The majority of the work is already done, and if the system is well designed, the game is practically platform agnostic already. All the animations, the meshes, the skins, the sound and music files are all independent of one particular platform, and if the engine is developed properly, the resources involved are minimized.
Just the engine and a few other bits need to be ported and compiled for the other platforms. And in this day and age, when companies often release Windows, PS2/3 and Xbox versions of the same game, isn't it more practical to design the game as easily portable from the start? Then they can tap into the growing Linux and OSX markets with minimal extra development.
It is difficult to get a man to understand something when his job depends on not understanding it.

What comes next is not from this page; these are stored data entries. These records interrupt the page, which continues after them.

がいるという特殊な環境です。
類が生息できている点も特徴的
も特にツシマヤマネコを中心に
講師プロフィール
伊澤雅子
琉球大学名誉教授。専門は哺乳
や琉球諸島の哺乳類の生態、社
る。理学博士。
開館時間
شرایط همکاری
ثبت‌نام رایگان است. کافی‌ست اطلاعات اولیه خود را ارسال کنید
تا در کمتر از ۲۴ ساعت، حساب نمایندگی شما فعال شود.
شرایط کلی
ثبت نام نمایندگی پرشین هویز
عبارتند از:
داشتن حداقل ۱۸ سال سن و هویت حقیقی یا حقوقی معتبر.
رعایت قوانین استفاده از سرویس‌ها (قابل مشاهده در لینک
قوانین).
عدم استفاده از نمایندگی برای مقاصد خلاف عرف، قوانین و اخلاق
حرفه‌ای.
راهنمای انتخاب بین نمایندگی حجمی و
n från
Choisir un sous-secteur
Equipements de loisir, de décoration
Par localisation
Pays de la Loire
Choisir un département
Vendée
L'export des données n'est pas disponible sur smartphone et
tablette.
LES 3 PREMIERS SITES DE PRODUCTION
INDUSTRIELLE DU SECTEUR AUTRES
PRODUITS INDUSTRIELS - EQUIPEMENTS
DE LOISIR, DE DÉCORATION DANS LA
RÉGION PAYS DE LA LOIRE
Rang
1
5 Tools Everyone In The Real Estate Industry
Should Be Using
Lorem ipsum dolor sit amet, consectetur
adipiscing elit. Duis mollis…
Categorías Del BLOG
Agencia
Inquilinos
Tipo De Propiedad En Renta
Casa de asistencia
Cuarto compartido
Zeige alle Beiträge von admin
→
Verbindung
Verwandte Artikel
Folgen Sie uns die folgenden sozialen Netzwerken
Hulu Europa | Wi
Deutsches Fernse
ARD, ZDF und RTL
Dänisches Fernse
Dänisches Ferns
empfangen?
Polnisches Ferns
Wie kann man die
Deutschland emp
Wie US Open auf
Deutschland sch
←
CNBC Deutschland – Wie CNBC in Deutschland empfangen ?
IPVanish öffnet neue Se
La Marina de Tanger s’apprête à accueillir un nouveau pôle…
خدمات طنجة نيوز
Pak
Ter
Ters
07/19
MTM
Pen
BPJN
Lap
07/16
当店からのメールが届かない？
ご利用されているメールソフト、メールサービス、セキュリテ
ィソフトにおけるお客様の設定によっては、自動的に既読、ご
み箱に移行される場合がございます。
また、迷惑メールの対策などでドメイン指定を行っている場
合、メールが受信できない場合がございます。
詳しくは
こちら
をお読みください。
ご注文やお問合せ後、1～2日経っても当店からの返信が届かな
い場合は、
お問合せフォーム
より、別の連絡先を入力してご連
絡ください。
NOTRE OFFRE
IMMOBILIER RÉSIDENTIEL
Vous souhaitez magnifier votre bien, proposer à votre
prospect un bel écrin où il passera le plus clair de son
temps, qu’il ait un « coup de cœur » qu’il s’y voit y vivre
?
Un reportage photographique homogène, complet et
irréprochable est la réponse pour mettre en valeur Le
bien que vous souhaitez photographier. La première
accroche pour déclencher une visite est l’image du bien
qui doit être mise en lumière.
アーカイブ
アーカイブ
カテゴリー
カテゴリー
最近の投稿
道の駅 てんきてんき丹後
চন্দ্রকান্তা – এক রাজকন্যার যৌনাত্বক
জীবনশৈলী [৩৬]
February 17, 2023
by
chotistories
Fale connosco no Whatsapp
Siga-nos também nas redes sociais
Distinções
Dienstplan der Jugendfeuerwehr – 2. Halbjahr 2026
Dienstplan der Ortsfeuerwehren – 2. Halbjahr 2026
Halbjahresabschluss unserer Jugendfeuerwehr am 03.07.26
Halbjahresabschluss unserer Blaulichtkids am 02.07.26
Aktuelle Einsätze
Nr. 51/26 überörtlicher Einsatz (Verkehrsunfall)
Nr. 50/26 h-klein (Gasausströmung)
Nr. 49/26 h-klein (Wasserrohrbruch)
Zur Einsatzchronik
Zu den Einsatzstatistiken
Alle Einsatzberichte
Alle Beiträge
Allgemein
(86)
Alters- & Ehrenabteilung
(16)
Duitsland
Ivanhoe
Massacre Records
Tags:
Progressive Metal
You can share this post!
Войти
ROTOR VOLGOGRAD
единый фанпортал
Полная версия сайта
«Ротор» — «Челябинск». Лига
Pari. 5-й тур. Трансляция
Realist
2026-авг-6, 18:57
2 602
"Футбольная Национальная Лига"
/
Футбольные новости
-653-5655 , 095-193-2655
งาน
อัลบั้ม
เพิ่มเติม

CCP paid for significant work on Cedega (and so wine) for EVE to run.
They changed their own code to improve compatibility.
As a result, you can now run EVE on wine, if you don't want to use the Cedega packaged client.
No, Cedega doesn't generally contribute back to Wine. The two are basically completely separate projects now. http://www.winehq.org/?issue=329#Cedega%206.0%20&%20Wine%20Benchmarks
Here's the facts you need to know about Wine & Cedega:I thought Cider was basically Cedega-for-Macs? No actual code was ported, they just created a DirectX compatibility layer for Mac.
Or am I wrong here? I'd love to think so, but I'm not sure.